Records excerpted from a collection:
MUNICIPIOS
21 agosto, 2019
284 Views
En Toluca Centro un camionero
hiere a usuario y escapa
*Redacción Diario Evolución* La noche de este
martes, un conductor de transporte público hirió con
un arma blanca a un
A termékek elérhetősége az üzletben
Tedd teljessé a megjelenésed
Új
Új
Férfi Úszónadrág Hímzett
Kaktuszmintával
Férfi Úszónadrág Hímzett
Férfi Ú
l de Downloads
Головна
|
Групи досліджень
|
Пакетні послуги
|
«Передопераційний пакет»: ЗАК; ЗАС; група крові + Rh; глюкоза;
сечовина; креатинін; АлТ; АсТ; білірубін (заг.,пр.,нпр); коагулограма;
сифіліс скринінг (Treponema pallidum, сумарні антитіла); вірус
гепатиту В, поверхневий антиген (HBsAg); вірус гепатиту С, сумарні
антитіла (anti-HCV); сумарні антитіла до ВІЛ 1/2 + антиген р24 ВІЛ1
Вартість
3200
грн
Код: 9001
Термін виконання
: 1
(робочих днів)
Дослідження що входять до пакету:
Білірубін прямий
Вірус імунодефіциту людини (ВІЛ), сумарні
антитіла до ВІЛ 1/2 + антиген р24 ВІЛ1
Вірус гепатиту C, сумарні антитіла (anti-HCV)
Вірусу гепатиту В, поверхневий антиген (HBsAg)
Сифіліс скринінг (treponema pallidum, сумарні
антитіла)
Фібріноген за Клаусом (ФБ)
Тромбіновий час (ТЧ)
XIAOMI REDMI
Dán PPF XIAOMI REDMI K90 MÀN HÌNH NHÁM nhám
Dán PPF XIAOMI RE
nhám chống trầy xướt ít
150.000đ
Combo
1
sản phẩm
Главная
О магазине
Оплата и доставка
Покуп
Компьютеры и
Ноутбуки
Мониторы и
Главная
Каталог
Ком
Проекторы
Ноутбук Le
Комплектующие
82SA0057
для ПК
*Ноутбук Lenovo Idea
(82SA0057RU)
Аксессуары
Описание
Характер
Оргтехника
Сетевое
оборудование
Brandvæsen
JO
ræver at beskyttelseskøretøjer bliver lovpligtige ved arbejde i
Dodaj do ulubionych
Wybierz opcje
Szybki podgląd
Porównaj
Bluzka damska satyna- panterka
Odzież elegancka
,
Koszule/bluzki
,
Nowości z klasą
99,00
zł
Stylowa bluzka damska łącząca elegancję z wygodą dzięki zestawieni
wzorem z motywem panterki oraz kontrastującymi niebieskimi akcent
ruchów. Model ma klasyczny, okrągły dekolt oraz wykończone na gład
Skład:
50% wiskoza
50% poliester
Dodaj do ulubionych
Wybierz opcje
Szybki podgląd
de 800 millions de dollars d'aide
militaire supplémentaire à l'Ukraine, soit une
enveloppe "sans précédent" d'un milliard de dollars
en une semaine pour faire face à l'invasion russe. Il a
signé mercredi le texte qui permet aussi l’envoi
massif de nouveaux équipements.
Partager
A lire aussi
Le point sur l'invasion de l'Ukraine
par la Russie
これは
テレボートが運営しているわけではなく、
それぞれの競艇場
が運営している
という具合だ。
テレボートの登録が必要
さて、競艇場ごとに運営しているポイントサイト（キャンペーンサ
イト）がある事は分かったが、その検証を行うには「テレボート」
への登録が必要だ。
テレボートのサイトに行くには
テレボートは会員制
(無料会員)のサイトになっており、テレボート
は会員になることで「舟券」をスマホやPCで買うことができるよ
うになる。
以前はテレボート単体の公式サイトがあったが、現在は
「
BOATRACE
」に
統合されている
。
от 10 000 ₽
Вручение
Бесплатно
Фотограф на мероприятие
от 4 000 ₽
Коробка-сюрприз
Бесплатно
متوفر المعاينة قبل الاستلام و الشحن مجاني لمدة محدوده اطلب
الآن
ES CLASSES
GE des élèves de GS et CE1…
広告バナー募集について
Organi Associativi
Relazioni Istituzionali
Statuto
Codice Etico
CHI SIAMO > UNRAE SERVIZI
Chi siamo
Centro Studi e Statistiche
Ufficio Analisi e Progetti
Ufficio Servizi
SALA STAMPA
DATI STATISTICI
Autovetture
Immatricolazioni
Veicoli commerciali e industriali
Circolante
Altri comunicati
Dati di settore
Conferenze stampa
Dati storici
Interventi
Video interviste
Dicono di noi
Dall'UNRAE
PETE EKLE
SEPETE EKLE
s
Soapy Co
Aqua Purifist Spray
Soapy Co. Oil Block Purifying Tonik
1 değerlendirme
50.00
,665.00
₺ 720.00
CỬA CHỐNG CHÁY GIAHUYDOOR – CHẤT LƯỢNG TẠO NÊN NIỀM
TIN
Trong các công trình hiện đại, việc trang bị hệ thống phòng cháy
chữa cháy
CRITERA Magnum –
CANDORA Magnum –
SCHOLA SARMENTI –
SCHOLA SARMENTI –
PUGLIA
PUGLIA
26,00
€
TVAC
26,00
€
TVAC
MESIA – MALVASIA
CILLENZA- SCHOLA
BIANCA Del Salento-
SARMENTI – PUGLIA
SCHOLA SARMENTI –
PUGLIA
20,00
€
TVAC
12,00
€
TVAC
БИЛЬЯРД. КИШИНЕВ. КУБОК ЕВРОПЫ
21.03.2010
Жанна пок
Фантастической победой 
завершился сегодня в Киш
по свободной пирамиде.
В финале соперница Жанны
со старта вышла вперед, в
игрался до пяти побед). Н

● **WHAT YOU ARE ASKED TO DO**
Pick out and copy every line in the entries that contains the string "invasion", treating uppercase and lowercase letters as different.

● **RESPONSE TO THE TASK**
en une semaine pour faire face à l'invasion russe. Il a
Le point sur l'invasion de l'Ukraine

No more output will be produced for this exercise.